= Directions for this task =
Extract, line for line and unchanged, the part of the items that begins with the line containing "How many slices are in this pie chart?" and runs to the end of the items, including both ends. Omit the pictures from your answer.

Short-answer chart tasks
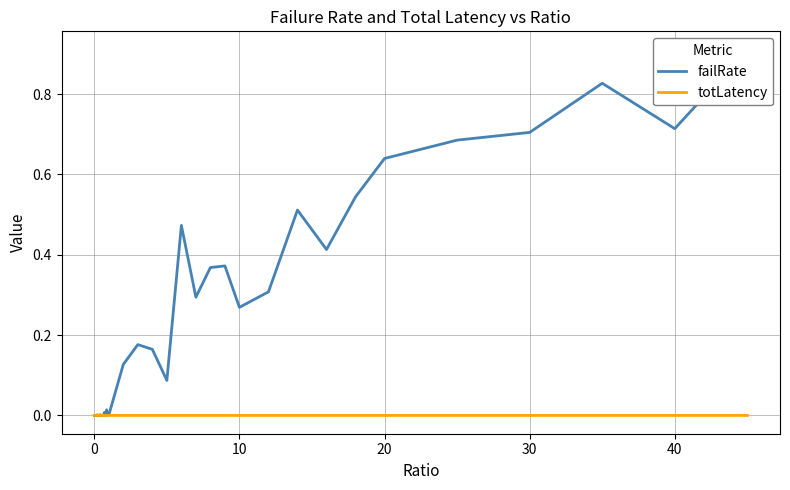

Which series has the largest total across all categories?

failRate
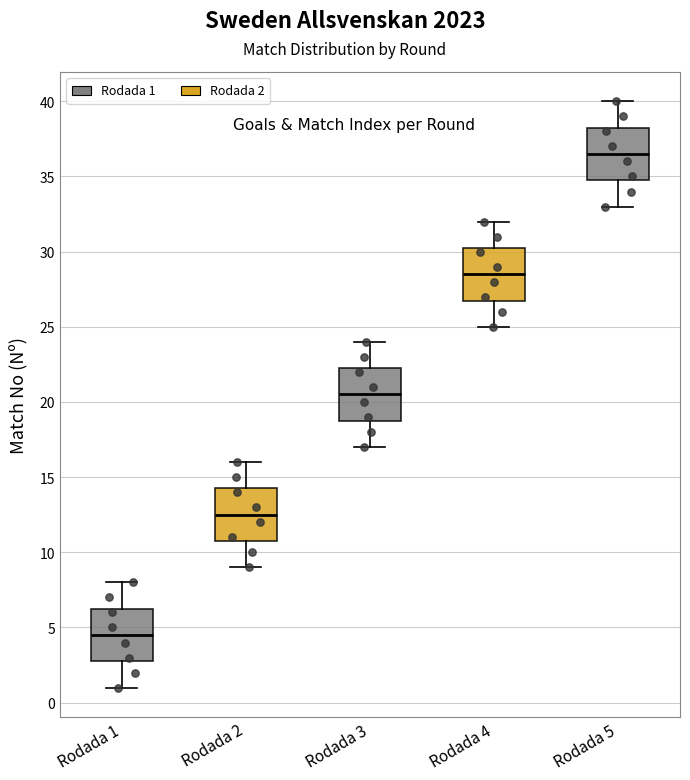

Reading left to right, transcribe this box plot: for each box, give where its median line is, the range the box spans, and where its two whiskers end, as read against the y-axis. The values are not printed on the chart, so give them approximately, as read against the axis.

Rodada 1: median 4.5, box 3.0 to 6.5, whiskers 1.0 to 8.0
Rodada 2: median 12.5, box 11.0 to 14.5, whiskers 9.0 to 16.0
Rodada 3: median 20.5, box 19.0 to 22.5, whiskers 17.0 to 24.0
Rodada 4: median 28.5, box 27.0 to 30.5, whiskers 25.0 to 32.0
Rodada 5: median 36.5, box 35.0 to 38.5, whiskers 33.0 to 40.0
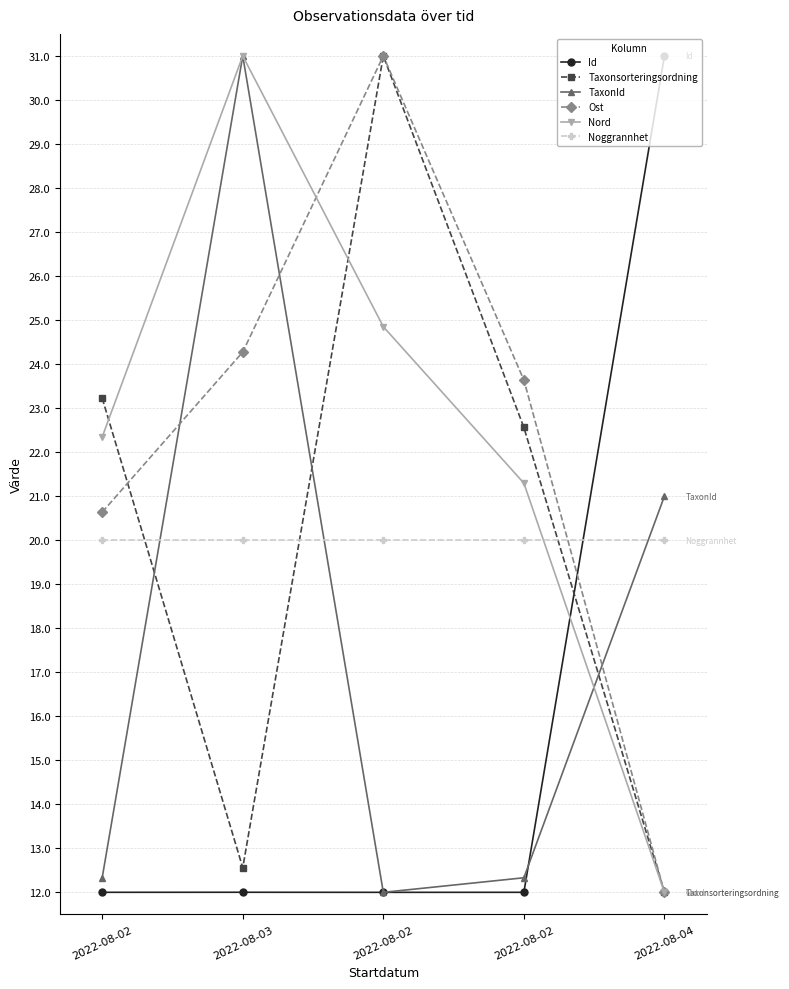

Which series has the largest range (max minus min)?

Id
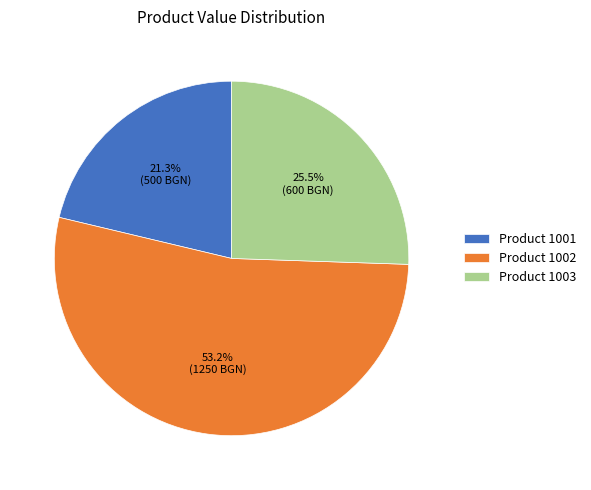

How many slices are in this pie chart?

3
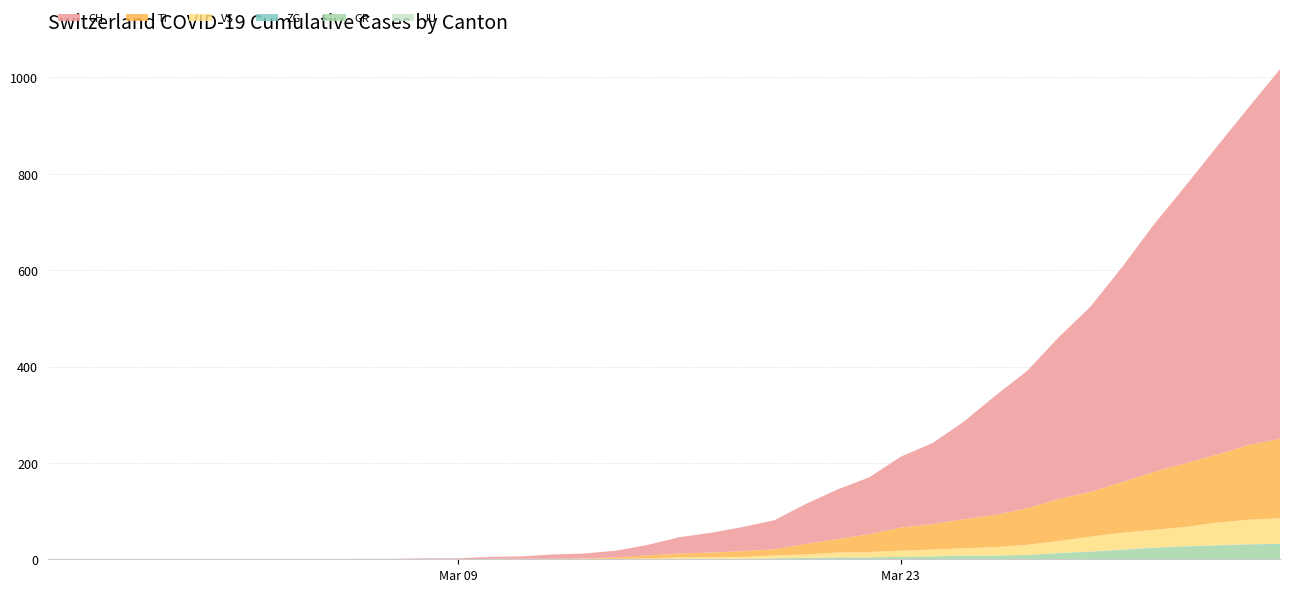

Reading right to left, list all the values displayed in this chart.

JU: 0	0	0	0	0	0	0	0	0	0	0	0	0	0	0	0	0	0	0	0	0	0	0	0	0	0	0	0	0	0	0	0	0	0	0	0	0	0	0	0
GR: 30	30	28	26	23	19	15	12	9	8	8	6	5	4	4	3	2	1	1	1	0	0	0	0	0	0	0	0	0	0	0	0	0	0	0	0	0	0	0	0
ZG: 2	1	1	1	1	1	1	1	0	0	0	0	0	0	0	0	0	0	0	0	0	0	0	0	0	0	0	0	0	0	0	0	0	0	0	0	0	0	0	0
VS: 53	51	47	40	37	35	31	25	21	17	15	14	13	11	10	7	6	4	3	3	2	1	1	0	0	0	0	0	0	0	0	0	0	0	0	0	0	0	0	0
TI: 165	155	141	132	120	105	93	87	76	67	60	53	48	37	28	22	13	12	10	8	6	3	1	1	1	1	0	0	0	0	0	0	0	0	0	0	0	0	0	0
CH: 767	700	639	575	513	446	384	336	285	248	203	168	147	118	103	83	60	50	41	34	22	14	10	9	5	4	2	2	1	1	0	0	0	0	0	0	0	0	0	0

= Answer =
How many slices are in this pie chart?

3

Reading right to left, list all the values displayed in this chart.

JU: 0	0	0	0	0	0	0	0	0	0	0	0	0	0	0	0	0	0	0	0	0	0	0	0	0	0	0	0	0	0	0	0	0	0	0	0	0	0	0	0
GR: 30	30	28	26	23	19	15	12	9	8	8	6	5	4	4	3	2	1	1	1	0	0	0	0	0	0	0	0	0	0	0	0	0	0	0	0	0	0	0	0
ZG: 2	1	1	1	1	1	1	1	0	0	0	0	0	0	0	0	0	0	0	0	0	0	0	0	0	0	0	0	0	0	0	0	0	0	0	0	0	0	0	0
VS: 53	51	47	40	37	35	31	25	21	17	15	14	13	11	10	7	6	4	3	3	2	1	1	0	0	0	0	0	0	0	0	0	0	0	0	0	0	0	0	0
TI: 165	155	141	132	120	105	93	87	76	67	60	53	48	37	28	22	13	12	10	8	6	3	1	1	1	1	0	0	0	0	0	0	0	0	0	0	0	0	0	0
CH: 767	700	639	575	513	446	384	336	285	248	203	168	147	118	103	83	60	50	41	34	22	14	10	9	5	4	2	2	1	1	0	0	0	0	0	0	0	0	0	0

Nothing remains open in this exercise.